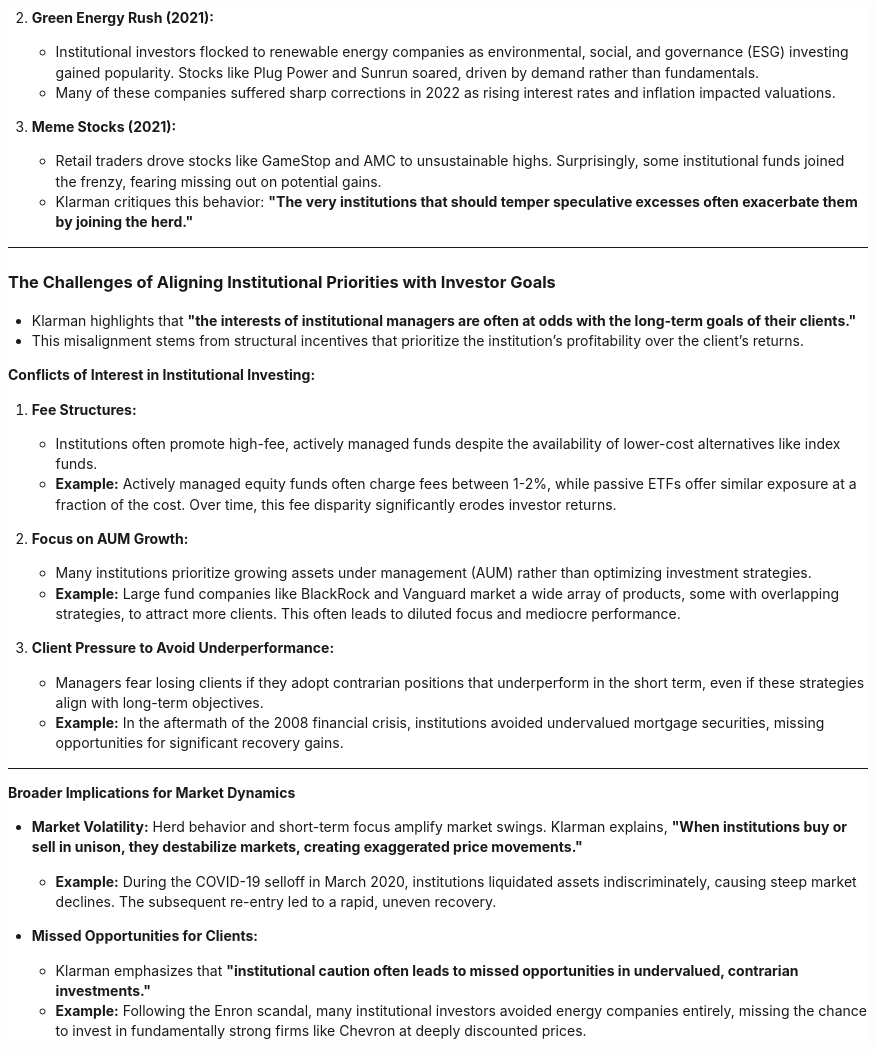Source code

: 2. **Green Energy Rush (2021):**
   - Institutional investors flocked to renewable energy companies as environmental, social, and governance (ESG) investing gained popularity. Stocks like Plug Power and Sunrun soared, driven by demand rather than fundamentals.
   - Many of these companies suffered sharp corrections in 2022 as rising interest rates and inflation impacted valuations.

3. **Meme Stocks (2021):**
   - Retail traders drove stocks like GameStop and AMC to unsustainable highs. Surprisingly, some institutional funds joined the frenzy, fearing missing out on potential gains.
   - Klarman critiques this behavior: **"The very institutions that should temper speculative excesses often exacerbate them by joining the herd."**

---

### **The Challenges of Aligning Institutional Priorities with Investor Goals**

- Klarman highlights that **"the interests of institutional managers are often at odds with the long-term goals of their clients."**
- This misalignment stems from structural incentives that prioritize the institution’s profitability over the client’s returns.

**Conflicts of Interest in Institutional Investing:**
1. **Fee Structures:**
   - Institutions often promote high-fee, actively managed funds despite the availability of lower-cost alternatives like index funds.
   - **Example:** Actively managed equity funds often charge fees between 1-2%, while passive ETFs offer similar exposure at a fraction of the cost. Over time, this fee disparity significantly erodes investor returns.

2. **Focus on AUM Growth:**
   - Many institutions prioritize growing assets under management (AUM) rather than optimizing investment strategies.
   - **Example:** Large fund companies like BlackRock and Vanguard market a wide array of products, some with overlapping strategies, to attract more clients. This often leads to diluted focus and mediocre performance.

3. **Client Pressure to Avoid Underperformance:**
   - Managers fear losing clients if they adopt contrarian positions that underperform in the short term, even if these strategies align with long-term objectives.
   - **Example:** In the aftermath of the 2008 financial crisis, institutions avoided undervalued mortgage securities, missing opportunities for significant recovery gains.

---

**Broader Implications for Market Dynamics**
- **Market Volatility:** Herd behavior and short-term focus amplify market swings. Klarman explains, **"When institutions buy or sell in unison, they destabilize markets, creating exaggerated price movements."**
  - **Example:** During the COVID-19 selloff in March 2020, institutions liquidated assets indiscriminately, causing steep market declines. The subsequent re-entry led to a rapid, uneven recovery.
  
- **Missed Opportunities for Clients:**
  - Klarman emphasizes that **"institutional caution often leads to missed opportunities in undervalued, contrarian investments."**
  - **Example:** Following the Enron scandal, many institutional investors avoided energy companies entirely, missing the chance to invest in fundamentally strong firms like Chevron at deeply discounted prices.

(Work instructions): Rewrite the source text above, replacing every "Example" with "Illustration" and leaving everything else unchanged. Leave out the picture.

(Answer to the exercise):
Source code

: 2. **Green Energy Rush (2021):**
   - Institutional investors flocked to renewable energy companies as environmental, social, and governance (ESG) investing gained popularity. Stocks like Plug Power and Sunrun soared, driven by demand rather than fundamentals.
   - Many of these companies suffered sharp corrections in 2022 as rising interest rates and inflation impacted valuations.

3. **Meme Stocks (2021):**
   - Retail traders drove stocks like GameStop and AMC to unsustainable highs. Surprisingly, some institutional funds joined the frenzy, fearing missing out on potential gains.
   - Klarman critiques this behavior: **"The very institutions that should temper speculative excesses often exacerbate them by joining the herd."**

---

### **The Challenges of Aligning Institutional Priorities with Investor Goals**

- Klarman highlights that **"the interests of institutional managers are often at odds with the long-term goals of their clients."**
- This misalignment stems from structural incentives that prioritize the institution’s profitability over the client’s returns.

**Conflicts of Interest in Institutional Investing:**
1. **Fee Structures:**
   - Institutions often promote high-fee, actively managed funds despite the availability of lower-cost alternatives like index funds.
   - **Illustration:** Actively managed equity funds often charge fees between 1-2%, while passive ETFs offer similar exposure at a fraction of the cost. Over time, this fee disparity significantly erodes investor returns.

2. **Focus on AUM Growth:**
   - Many institutions prioritize growing assets under management (AUM) rather than optimizing investment strategies.
   - **Illustration:** Large fund companies like BlackRock and Vanguard market a wide array of products, some with overlapping strategies, to attract more clients. This often leads to diluted focus and mediocre performance.

3. **Client Pressure to Avoid Underperformance:**
   - Managers fear losing clients if they adopt contrarian positions that underperform in the short term, even if these strategies align with long-term objectives.
   - **Illustration:** In the aftermath of the 2008 financial crisis, institutions avoided undervalued mortgage securities, missing opportunities for significant recovery gains.

---

**Broader Implications for Market Dynamics**
- **Market Volatility:** Herd behavior and short-term focus amplify market swings. Klarman explains, **"When institutions buy or sell in unison, they destabilize markets, creating exaggerated price movements."**
  - **Illustration:** During the COVID-19 selloff in March 2020, institutions liquidated assets indiscriminately, causing steep market declines. The subsequent re-entry led to a rapid, uneven recovery.
  
- **Missed Opportunities for Clients:**
  - Klarman emphasizes that **"institutional caution often leads to missed opportunities in undervalued, contrarian investments."**
  - **Illustration:** Following the Enron scandal, many institutional investors avoided energy companies entirely, missing the chance to invest in fundamentally strong firms like Chevron at deeply discounted prices.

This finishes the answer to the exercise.